SOURCE DOCUMENT »
Everyone asks me what kind of dog I have at home. They love dogs here and cats. A member last night pulled out a dog book so I could point out a picture of Darcy (he's a German Short-Haired Pointer).
   Have a great day! LOVE YOU ALL!
-Ariel Nell

Friday, February 24, 2012

Excerpt from a letter to Bryan!

On my first day in Halberstadt, we got home at 8:30 in the evening, and we ran into one of our neighbors inside. He grabbed one of my bags and carried it up the three flights of stairs for us. We talked to him for a little bit, and he told us that he works at the Halberstadt opera; he is a bass. I asked him what they were performing or rehearsing. They are performing La Traviata,I think, this coming week and then Wagner's Loengrin at the end of the month. Cool huh? I told him all about you :)
In East Germany its full of these hoch häusers, really huge apartment buildings. I did my first one, over 120 doors in one hour. It's impressive how many people live in one building! Sadly no appointments were made.

Tuesday, February 21, 2012

Excerpt from Ariel's email to Andre

Transfers actually did happen two weeks ago but President called me this week and transferred me to Halberstadt so I could be the designated driver. Now I have a step-mom, Sister Openshaw. I was really sad to leave Celle and the amazing people there but I know I'm needed here. My first appointment with an investigator in Halberstadt the investigator said he wanted to tell Sister Openshaw after their last lesson to not come back with the other sister because she scared him and then the next lesson they had I was there. Weird how things work out huh?

Monday, February 20, 2012

Pictures from Halberstadt


Me - sad and packing to leave Celle

Sister Openshaw and I in our red mushroom costumes

Sister Openshaw and I as red mushrooms for our Fasching activity

Baby it's cold outside!

PROBLEM REQUIREMENTS » Continue the mission blog from Halberstadt, picking up after its final entry.

DATA BLOCK »
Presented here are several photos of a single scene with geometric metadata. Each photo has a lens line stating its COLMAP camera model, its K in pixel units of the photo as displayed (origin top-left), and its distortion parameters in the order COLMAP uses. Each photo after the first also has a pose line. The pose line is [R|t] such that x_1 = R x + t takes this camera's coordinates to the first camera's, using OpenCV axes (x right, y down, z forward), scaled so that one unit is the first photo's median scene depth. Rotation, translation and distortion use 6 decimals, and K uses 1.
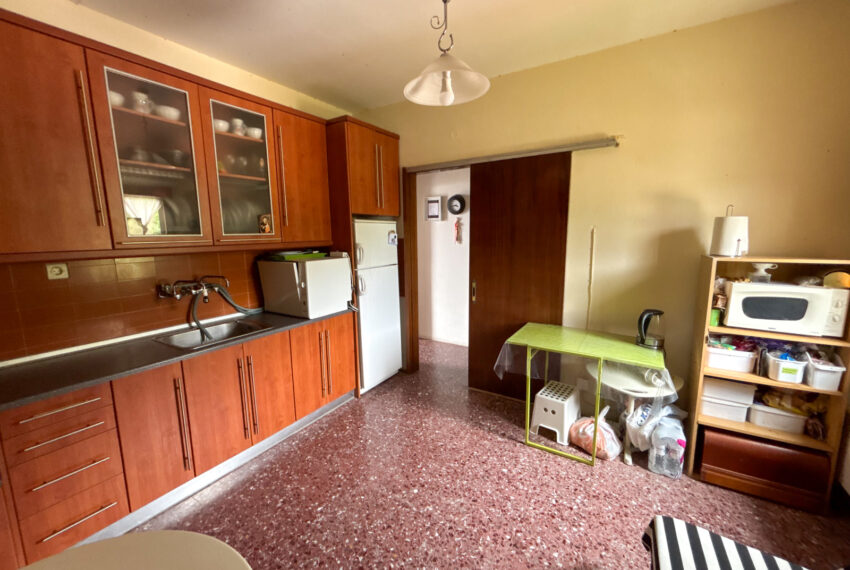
lens RADIAL K [[345.7, 0, 425.4], [0, 345.7, 283.6], [0, 0, 1]] dist [0.002145, -0.000175]
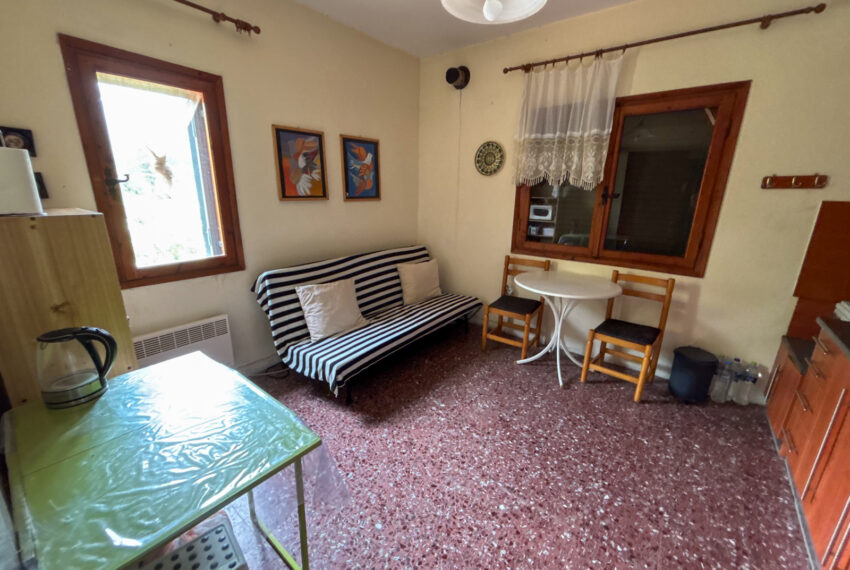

RESULT FOR THIS EXERCISE »
  Surpirse! I'm not in Celle anymore! Don't worry, it was a surprise to me too. On Tuesday, after Sister Stewart and I had been riding around delivering Valentines' to investigators and going to appointments we noticed President had called. We found a bus stop to sit down in and called him back. Sister Stewart and I thought we would be discussing one of our investigators with him but when she called him he asked to speak to me. Uh Oh? What did I do? President explained that he had prayed lots about it and feels very uncomfortable each day that the Sisters in Halberstadt (a very small city in our district) weren't driving legally. Sister Openshaw is from California and Germans don't accept their licenses and the other Sisters' American license expired (she's 25) and couldn't renew it. He said he is transferring me to Halberstadt to make me the designated driver since I still have 6 months in the country on my American license and that the transfer would take place immediately. After that phone call sister Stewart and I sat dumb founded and quite sad to be leaving one another and for me to be leaving Celle. Normally transfer calls happen on a Saturday and you don't actually move until a Tuesday so you have all that time to say goodbye to people and do all the things you had wanted to do but never had the chance. Sister Stewart and I finished our day out and then went home so I could pack my things and we could get everything organized for the new sister. It is very weird to see all your earthly possesions fit into two bags.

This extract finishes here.